What needs to be done
In the records below, the line with "M187 836 247 840 240 945 180 939Z" opens the range and the line with "M1092 456 1108" closes it; print that range exactly and nothing else.

Working data
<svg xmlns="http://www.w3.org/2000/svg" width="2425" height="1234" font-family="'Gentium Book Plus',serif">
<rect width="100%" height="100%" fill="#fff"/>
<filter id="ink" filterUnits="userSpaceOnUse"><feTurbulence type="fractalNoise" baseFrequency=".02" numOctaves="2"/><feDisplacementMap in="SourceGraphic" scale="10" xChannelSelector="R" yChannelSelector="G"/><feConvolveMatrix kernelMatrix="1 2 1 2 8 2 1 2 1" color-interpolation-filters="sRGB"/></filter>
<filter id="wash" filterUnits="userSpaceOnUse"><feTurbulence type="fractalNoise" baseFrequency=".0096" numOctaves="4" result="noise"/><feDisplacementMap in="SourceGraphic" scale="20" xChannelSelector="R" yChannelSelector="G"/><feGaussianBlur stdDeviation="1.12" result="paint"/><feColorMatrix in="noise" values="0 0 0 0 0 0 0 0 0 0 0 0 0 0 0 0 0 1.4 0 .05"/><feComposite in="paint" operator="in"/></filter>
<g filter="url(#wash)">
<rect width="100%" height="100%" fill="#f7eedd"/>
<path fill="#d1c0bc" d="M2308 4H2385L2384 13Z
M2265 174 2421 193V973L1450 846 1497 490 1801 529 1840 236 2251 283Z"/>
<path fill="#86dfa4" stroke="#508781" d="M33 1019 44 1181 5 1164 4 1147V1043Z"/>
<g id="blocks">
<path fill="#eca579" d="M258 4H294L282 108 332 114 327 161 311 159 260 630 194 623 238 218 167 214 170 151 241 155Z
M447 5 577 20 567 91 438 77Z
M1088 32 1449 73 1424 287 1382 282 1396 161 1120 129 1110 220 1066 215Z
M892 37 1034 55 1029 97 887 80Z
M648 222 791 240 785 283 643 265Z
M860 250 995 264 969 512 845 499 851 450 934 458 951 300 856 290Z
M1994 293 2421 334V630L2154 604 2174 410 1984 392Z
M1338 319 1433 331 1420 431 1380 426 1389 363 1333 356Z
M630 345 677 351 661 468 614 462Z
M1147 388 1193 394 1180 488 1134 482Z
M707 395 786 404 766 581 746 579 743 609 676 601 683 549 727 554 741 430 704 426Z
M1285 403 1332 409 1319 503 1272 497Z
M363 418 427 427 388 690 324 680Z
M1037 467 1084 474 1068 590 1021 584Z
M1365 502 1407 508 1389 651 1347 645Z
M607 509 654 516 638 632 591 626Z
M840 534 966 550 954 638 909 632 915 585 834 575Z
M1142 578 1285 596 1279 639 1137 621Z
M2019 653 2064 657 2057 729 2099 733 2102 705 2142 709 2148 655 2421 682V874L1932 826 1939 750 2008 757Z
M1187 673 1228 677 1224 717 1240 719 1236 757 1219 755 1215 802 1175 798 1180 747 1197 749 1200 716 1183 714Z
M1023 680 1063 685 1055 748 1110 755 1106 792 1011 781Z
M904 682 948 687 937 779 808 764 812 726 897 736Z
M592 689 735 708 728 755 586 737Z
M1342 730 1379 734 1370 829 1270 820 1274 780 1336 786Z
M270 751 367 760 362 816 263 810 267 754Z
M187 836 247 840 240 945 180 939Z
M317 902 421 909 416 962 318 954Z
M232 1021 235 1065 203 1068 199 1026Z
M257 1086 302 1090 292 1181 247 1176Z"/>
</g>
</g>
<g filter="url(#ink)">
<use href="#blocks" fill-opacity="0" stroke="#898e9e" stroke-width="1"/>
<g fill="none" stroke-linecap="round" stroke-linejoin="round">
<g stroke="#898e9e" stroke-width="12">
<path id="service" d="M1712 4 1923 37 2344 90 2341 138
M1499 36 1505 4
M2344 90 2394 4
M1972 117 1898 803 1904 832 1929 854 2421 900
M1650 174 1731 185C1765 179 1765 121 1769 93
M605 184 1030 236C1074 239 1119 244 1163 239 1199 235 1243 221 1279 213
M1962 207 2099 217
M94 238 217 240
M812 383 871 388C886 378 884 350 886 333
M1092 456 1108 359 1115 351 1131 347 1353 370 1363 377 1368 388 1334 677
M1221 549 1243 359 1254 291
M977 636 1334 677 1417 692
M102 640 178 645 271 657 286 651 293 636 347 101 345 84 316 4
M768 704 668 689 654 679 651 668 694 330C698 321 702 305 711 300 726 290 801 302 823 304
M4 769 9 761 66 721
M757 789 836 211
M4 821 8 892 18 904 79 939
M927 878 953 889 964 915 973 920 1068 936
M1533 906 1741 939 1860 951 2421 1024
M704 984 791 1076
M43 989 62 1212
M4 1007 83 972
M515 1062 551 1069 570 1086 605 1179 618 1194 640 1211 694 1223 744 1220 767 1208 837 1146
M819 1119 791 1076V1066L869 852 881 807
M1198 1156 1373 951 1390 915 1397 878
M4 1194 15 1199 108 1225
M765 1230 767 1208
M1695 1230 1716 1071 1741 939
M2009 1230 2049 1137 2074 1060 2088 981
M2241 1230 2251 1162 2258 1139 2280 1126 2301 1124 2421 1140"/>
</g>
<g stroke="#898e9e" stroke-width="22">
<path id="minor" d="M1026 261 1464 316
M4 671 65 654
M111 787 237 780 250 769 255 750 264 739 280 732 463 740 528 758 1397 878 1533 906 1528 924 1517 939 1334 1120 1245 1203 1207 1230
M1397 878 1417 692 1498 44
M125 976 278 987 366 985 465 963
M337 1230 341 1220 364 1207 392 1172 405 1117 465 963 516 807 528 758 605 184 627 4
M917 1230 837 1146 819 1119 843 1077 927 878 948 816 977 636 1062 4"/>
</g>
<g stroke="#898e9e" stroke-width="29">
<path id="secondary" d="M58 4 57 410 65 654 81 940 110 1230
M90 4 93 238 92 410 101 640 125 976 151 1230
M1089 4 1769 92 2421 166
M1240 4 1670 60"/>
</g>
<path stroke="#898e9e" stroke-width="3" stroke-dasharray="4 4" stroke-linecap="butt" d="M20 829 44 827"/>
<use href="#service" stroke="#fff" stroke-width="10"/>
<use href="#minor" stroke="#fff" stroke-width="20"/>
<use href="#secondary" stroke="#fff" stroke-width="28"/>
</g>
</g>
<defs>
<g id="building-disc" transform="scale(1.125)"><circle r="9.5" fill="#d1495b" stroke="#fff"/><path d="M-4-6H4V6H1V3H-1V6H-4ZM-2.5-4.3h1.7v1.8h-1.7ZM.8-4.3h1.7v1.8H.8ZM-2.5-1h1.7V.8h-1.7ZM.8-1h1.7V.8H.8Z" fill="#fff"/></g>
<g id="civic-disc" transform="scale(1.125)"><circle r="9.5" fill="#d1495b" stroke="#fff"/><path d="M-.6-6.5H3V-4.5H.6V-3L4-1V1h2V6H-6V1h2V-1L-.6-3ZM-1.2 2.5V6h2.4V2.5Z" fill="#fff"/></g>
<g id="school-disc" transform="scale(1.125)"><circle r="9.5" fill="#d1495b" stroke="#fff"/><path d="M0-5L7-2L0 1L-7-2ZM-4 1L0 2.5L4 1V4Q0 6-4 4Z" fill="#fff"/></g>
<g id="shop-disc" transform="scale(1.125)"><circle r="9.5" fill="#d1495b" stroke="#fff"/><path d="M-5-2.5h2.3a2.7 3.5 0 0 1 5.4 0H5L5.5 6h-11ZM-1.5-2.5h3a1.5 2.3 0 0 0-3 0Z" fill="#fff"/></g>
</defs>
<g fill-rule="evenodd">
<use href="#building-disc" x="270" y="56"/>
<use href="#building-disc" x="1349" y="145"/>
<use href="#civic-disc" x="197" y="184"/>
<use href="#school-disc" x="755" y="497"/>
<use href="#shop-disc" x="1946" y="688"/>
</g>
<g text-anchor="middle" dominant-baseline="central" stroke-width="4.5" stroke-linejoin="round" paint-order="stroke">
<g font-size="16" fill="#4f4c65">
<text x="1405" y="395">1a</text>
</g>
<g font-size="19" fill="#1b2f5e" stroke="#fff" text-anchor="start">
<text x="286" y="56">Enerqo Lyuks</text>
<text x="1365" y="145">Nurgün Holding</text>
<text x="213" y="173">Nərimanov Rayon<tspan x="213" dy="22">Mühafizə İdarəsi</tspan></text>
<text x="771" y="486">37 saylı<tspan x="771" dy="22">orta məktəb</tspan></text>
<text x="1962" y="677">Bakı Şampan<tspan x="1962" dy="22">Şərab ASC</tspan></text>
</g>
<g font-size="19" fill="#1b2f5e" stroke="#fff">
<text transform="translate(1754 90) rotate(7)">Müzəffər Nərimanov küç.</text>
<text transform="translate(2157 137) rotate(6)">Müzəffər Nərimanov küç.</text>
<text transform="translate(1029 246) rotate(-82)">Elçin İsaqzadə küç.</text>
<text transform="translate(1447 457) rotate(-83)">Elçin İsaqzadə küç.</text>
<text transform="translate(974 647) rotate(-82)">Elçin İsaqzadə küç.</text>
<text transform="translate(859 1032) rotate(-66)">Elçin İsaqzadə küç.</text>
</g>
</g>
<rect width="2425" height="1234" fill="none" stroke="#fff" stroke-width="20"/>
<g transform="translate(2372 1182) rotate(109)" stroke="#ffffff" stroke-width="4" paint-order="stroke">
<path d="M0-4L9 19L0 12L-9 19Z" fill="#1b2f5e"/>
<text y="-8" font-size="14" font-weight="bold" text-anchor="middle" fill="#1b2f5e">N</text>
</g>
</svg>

Problem solution
M187 836 247 840 240 945 180 939Z
M317 902 421 909 416 962 318 954Z
M232 1021 235 1065 203 1068 199 1026Z
M257 1086 302 1090 292 1181 247 1176Z"/>
</g>
</g>
<g filter="url(#ink)">
<use href="#blocks" fill-opacity="0" stroke="#898e9e" stroke-width="1"/>
<g fill="none" stroke-linecap="round" stroke-linejoin="round">
<g stroke="#898e9e" stroke-width="12">
<path id="service" d="M1712 4 1923 37 2344 90 2341 138
M1499 36 1505 4
M2344 90 2394 4
M1972 117 1898 803 1904 832 1929 854 2421 900
M1650 174 1731 185C1765 179 1765 121 1769 93
M605 184 1030 236C1074 239 1119 244 1163 239 1199 235 1243 221 1279 213
M1962 207 2099 217
M94 238 217 240
M812 383 871 388C886 378 884 350 886 333
M1092 456 1108 359 1115 351 1131 347 1353 370 1363 377 1368 388 1334 677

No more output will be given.